DR: Hose clamps and a lawn chair.
UE: Yeah. You can torque everything up as it wiggles and waggles. The beauty is it’s a natural cradle. All the light stuff and bulky stuff goes in the back end. Heavy stuff—keep throwing it forward. Going up the bank, you’ve got to have the weight on the front.
[Uncle Ed looks at our bike seats] How do you guys ride on these prostate
massagers?
DR: Not so good today; I was feeling a little pain.
UE: Is it a macho thing or something?
DR: We’re out of the saddle a lot when we ride the trails.
UE: Momma’s got those big fat-ass ones—that’s the one you want. Then you’re Harley Davidson-ing all the way down the road. Again—sissy bike [points to his girl’s frame.] What’s this stuff with this bar across here? It’s a pain in the ass. You step on, step off.
DR: I’m all about sissy bikes.
UE: Yeah.

••••

UE: It gets a little goofy going down hill. But you’re a dumbass for going that fast with this much stuff. And if it’s wet, quit.
DR: Can you control your speed with the brakes?
UE: Oh yeah. Failing that, the foot is ever ready to jam up between the front wheel and the frame.
DR: Flintstone-style.
UE: Yeah.
DR: Do you have a home or do you just stay on the road?
UE: Arizona seems nice, you know. Prescott is where I’m headed now, just to see, but if it’s going to be cold, forget it.
DR: So you might go to Arizona and end up staying there over the winter?

- [DATASET CONTENT]
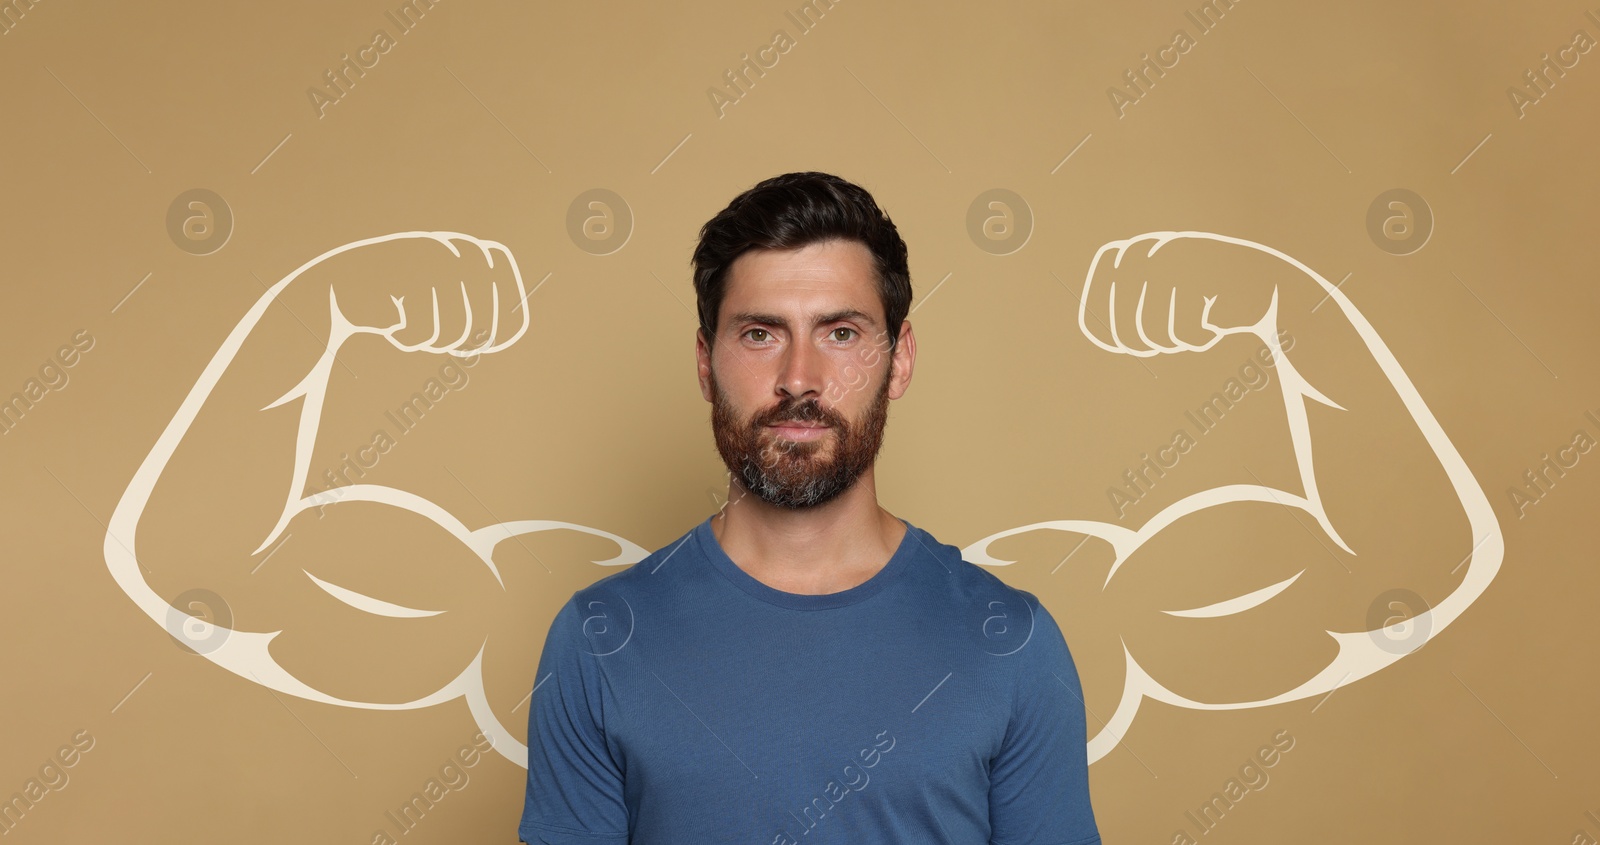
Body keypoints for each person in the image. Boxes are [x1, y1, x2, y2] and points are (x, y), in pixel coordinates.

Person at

- [INSTRUCTIONS FOR THE TASK]
Transcribe the stretch of the interview from "DR: We’re out" through "it’s wet, quit.". The material above is not needed for this exercise.

- [WRITTEN SOLUTION]
DR: We’re out of the saddle a lot when we ride the trails.
UE: Momma’s got those big fat-ass ones—that’s the one you want. Then you’re Harley Davidson-ing all the way down the road. Again—sissy bike [points to his girl’s frame.] What’s this stuff with this bar across here? It’s a pain in the ass. You step on, step off.
DR: I’m all about sissy bikes.
UE: Yeah.

••••

UE: It gets a little goofy going down hill. But you’re a dumbass for going that fast with this much stuff. And if it’s wet, quit.